_Data for this exercise_

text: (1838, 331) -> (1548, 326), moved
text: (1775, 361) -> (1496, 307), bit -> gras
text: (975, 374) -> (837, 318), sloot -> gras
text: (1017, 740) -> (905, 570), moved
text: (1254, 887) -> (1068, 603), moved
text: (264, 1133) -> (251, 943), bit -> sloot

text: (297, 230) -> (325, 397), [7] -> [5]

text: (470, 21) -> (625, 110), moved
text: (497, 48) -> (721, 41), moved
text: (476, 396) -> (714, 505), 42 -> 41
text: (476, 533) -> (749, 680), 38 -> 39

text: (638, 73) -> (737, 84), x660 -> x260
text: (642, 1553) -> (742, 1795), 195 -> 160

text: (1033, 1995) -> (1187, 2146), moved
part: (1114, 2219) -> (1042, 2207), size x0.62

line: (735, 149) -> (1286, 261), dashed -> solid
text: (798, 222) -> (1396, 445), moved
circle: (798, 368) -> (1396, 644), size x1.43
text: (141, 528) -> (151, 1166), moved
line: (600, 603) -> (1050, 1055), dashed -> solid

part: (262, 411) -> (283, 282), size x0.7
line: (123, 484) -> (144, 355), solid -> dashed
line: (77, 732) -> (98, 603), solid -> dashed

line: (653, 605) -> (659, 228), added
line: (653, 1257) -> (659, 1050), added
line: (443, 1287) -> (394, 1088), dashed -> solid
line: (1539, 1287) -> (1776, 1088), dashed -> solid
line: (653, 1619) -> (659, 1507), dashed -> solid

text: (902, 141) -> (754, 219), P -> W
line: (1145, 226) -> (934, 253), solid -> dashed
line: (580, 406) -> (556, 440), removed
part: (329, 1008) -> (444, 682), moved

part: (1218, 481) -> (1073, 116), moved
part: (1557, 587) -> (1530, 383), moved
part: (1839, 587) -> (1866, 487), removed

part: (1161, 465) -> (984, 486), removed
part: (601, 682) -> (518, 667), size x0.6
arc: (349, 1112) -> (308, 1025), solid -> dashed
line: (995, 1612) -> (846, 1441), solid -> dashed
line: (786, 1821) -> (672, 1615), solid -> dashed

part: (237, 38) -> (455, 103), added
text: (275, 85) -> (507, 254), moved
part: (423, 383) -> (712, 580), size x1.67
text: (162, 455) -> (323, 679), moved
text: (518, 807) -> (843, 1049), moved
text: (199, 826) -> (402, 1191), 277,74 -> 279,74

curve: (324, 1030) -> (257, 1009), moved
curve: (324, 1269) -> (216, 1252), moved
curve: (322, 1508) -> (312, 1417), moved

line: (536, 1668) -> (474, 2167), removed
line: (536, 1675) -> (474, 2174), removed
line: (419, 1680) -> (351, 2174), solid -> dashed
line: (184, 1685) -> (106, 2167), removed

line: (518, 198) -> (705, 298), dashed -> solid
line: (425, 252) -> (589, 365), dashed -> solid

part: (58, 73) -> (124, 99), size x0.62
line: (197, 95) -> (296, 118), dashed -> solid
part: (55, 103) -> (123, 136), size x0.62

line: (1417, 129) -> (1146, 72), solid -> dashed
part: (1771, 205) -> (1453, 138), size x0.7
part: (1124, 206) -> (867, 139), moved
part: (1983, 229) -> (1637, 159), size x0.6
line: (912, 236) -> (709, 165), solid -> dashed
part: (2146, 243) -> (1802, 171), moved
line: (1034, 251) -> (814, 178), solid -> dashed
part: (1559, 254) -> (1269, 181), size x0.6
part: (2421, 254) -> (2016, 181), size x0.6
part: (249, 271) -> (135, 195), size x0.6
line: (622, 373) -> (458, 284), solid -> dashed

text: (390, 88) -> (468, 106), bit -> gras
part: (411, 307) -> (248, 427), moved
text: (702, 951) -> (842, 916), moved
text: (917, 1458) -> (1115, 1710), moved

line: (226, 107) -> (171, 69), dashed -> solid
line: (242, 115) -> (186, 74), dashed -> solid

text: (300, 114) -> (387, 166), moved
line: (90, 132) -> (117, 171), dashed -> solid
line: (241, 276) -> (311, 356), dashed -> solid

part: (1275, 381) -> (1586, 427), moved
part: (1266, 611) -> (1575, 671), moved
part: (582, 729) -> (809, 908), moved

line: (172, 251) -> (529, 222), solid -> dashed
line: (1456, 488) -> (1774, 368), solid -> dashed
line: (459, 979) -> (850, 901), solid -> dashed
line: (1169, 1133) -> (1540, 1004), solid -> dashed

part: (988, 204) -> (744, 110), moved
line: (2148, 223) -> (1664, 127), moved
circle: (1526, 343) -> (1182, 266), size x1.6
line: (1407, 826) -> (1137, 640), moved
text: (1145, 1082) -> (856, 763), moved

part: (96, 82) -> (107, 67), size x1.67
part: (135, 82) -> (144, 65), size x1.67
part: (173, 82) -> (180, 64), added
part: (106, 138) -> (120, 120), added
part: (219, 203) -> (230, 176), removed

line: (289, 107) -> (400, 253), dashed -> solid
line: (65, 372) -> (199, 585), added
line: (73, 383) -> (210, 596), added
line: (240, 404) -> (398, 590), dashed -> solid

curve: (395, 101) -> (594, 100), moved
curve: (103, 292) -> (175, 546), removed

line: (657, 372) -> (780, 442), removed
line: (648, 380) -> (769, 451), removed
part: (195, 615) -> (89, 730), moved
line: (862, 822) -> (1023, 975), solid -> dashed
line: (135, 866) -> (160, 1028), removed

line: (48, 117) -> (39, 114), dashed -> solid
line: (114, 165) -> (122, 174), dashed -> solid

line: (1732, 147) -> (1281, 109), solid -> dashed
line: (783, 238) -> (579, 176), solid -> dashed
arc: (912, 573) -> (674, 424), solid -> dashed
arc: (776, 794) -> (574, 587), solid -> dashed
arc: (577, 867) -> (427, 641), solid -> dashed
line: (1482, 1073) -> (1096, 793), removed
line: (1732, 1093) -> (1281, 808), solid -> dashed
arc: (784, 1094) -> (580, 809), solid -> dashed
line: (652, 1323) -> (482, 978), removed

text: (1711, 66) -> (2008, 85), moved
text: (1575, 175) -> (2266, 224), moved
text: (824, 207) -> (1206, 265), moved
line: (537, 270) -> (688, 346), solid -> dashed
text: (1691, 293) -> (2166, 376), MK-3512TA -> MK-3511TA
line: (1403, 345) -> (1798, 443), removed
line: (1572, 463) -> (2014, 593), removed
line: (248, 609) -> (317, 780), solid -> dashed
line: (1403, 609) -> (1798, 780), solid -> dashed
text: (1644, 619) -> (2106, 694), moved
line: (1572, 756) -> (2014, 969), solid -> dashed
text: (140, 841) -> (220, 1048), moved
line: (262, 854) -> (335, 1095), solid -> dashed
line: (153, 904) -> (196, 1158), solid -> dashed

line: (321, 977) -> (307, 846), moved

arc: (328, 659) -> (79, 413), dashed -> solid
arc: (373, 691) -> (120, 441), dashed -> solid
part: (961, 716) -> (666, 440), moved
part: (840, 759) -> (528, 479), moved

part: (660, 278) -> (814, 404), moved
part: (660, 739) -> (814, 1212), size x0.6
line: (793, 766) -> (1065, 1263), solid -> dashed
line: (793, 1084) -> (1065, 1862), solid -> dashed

_Aim of the task_
A verbatim reproduction of all the records above is the expected answer.

_Answer area_
text: (1838, 331) -> (1548, 326), moved
text: (1775, 361) -> (1496, 307), bit -> gras
text: (975, 374) -> (837, 318), sloot -> gras
text: (1017, 740) -> (905, 570), moved
text: (1254, 887) -> (1068, 603), moved
text: (264, 1133) -> (251, 943), bit -> sloot

text: (297, 230) -> (325, 397), [7] -> [5]

text: (470, 21) -> (625, 110), moved
text: (497, 48) -> (721, 41), moved
text: (476, 396) -> (714, 505), 42 -> 41
text: (476, 533) -> (749, 680), 38 -> 39

text: (638, 73) -> (737, 84), x660 -> x260
text: (642, 1553) -> (742, 1795), 195 -> 160

text: (1033, 1995) -> (1187, 2146), moved
part: (1114, 2219) -> (1042, 2207), size x0.62

line: (735, 149) -> (1286, 261), dashed -> solid
text: (798, 222) -> (1396, 445), moved
circle: (798, 368) -> (1396, 644), size x1.43
text: (141, 528) -> (151, 1166), moved
line: (600, 603) -> (1050, 1055), dashed -> solid

part: (262, 411) -> (283, 282), size x0.7
line: (123, 484) -> (144, 355), solid -> dashed
line: (77, 732) -> (98, 603), solid -> dashed

line: (653, 605) -> (659, 228), added
line: (653, 1257) -> (659, 1050), added
line: (443, 1287) -> (394, 1088), dashed -> solid
line: (1539, 1287) -> (1776, 1088), dashed -> solid
line: (653, 1619) -> (659, 1507), dashed -> solid

text: (902, 141) -> (754, 219), P -> W
line: (1145, 226) -> (934, 253), solid -> dashed
line: (580, 406) -> (556, 440), removed
part: (329, 1008) -> (444, 682), moved

part: (1218, 481) -> (1073, 116), moved
part: (1557, 587) -> (1530, 383), moved
part: (1839, 587) -> (1866, 487), removed

part: (1161, 465) -> (984, 486), removed
part: (601, 682) -> (518, 667), size x0.6
arc: (349, 1112) -> (308, 1025), solid -> dashed
line: (995, 1612) -> (846, 1441), solid -> dashed
line: (786, 1821) -> (672, 1615), solid -> dashed

part: (237, 38) -> (455, 103), added
text: (275, 85) -> (507, 254), moved
part: (423, 383) -> (712, 580), size x1.67
text: (162, 455) -> (323, 679), moved
text: (518, 807) -> (843, 1049), moved
text: (199, 826) -> (402, 1191), 277,74 -> 279,74

curve: (324, 1030) -> (257, 1009), moved
curve: (324, 1269) -> (216, 1252), moved
curve: (322, 1508) -> (312, 1417), moved

line: (536, 1668) -> (474, 2167), removed
line: (536, 1675) -> (474, 2174), removed
line: (419, 1680) -> (351, 2174), solid -> dashed
line: (184, 1685) -> (106, 2167), removed

line: (518, 198) -> (705, 298), dashed -> solid
line: (425, 252) -> (589, 365), dashed -> solid

part: (58, 73) -> (124, 99), size x0.62
line: (197, 95) -> (296, 118), dashed -> solid
part: (55, 103) -> (123, 136), size x0.62

line: (1417, 129) -> (1146, 72), solid -> dashed
part: (1771, 205) -> (1453, 138), size x0.7
part: (1124, 206) -> (867, 139), moved
part: (1983, 229) -> (1637, 159), size x0.6
line: (912, 236) -> (709, 165), solid -> dashed
part: (2146, 243) -> (1802, 171), moved
line: (1034, 251) -> (814, 178), solid -> dashed
part: (1559, 254) -> (1269, 181), size x0.6
part: (2421, 254) -> (2016, 181), size x0.6
part: (249, 271) -> (135, 195), size x0.6
line: (622, 373) -> (458, 284), solid -> dashed

text: (390, 88) -> (468, 106), bit -> gras
part: (411, 307) -> (248, 427), moved
text: (702, 951) -> (842, 916), moved
text: (917, 1458) -> (1115, 1710), moved

line: (226, 107) -> (171, 69), dashed -> solid
line: (242, 115) -> (186, 74), dashed -> solid

text: (300, 114) -> (387, 166), moved
line: (90, 132) -> (117, 171), dashed -> solid
line: (241, 276) -> (311, 356), dashed -> solid

part: (1275, 381) -> (1586, 427), moved
part: (1266, 611) -> (1575, 671), moved
part: (582, 729) -> (809, 908), moved

line: (172, 251) -> (529, 222), solid -> dashed
line: (1456, 488) -> (1774, 368), solid -> dashed
line: (459, 979) -> (850, 901), solid -> dashed
line: (1169, 1133) -> (1540, 1004), solid -> dashed

part: (988, 204) -> (744, 110), moved
line: (2148, 223) -> (1664, 127), moved
circle: (1526, 343) -> (1182, 266), size x1.6
line: (1407, 826) -> (1137, 640), moved
text: (1145, 1082) -> (856, 763), moved

part: (96, 82) -> (107, 67), size x1.67
part: (135, 82) -> (144, 65), size x1.67
part: (173, 82) -> (180, 64), added
part: (106, 138) -> (120, 120), added
part: (219, 203) -> (230, 176), removed

line: (289, 107) -> (400, 253), dashed -> solid
line: (65, 372) -> (199, 585), added
line: (73, 383) -> (210, 596), added
line: (240, 404) -> (398, 590), dashed -> solid

curve: (395, 101) -> (594, 100), moved
curve: (103, 292) -> (175, 546), removed

line: (657, 372) -> (780, 442), removed
line: (648, 380) -> (769, 451), removed
part: (195, 615) -> (89, 730), moved
line: (862, 822) -> (1023, 975), solid -> dashed
line: (135, 866) -> (160, 1028), removed

line: (48, 117) -> (39, 114), dashed -> solid
line: (114, 165) -> (122, 174), dashed -> solid

line: (1732, 147) -> (1281, 109), solid -> dashed
line: (783, 238) -> (579, 176), solid -> dashed
arc: (912, 573) -> (674, 424), solid -> dashed
arc: (776, 794) -> (574, 587), solid -> dashed
arc: (577, 867) -> (427, 641), solid -> dashed
line: (1482, 1073) -> (1096, 793), removed
line: (1732, 1093) -> (1281, 808), solid -> dashed
arc: (784, 1094) -> (580, 809), solid -> dashed
line: (652, 1323) -> (482, 978), removed

text: (1711, 66) -> (2008, 85), moved
text: (1575, 175) -> (2266, 224), moved
text: (824, 207) -> (1206, 265), moved
line: (537, 270) -> (688, 346), solid -> dashed
text: (1691, 293) -> (2166, 376), MK-3512TA -> MK-3511TA
line: (1403, 345) -> (1798, 443), removed
line: (1572, 463) -> (2014, 593), removed
line: (248, 609) -> (317, 780), solid -> dashed
line: (1403, 609) -> (1798, 780), solid -> dashed
text: (1644, 619) -> (2106, 694), moved
line: (1572, 756) -> (2014, 969), solid -> dashed
text: (140, 841) -> (220, 1048), moved
line: (262, 854) -> (335, 1095), solid -> dashed
line: (153, 904) -> (196, 1158), solid -> dashed

line: (321, 977) -> (307, 846), moved

arc: (328, 659) -> (79, 413), dashed -> solid
arc: (373, 691) -> (120, 441), dashed -> solid
part: (961, 716) -> (666, 440), moved
part: (840, 759) -> (528, 479), moved

part: (660, 278) -> (814, 404), moved
part: (660, 739) -> (814, 1212), size x0.6
line: (793, 766) -> (1065, 1263), solid -> dashed
line: (793, 1084) -> (1065, 1862), solid -> dashed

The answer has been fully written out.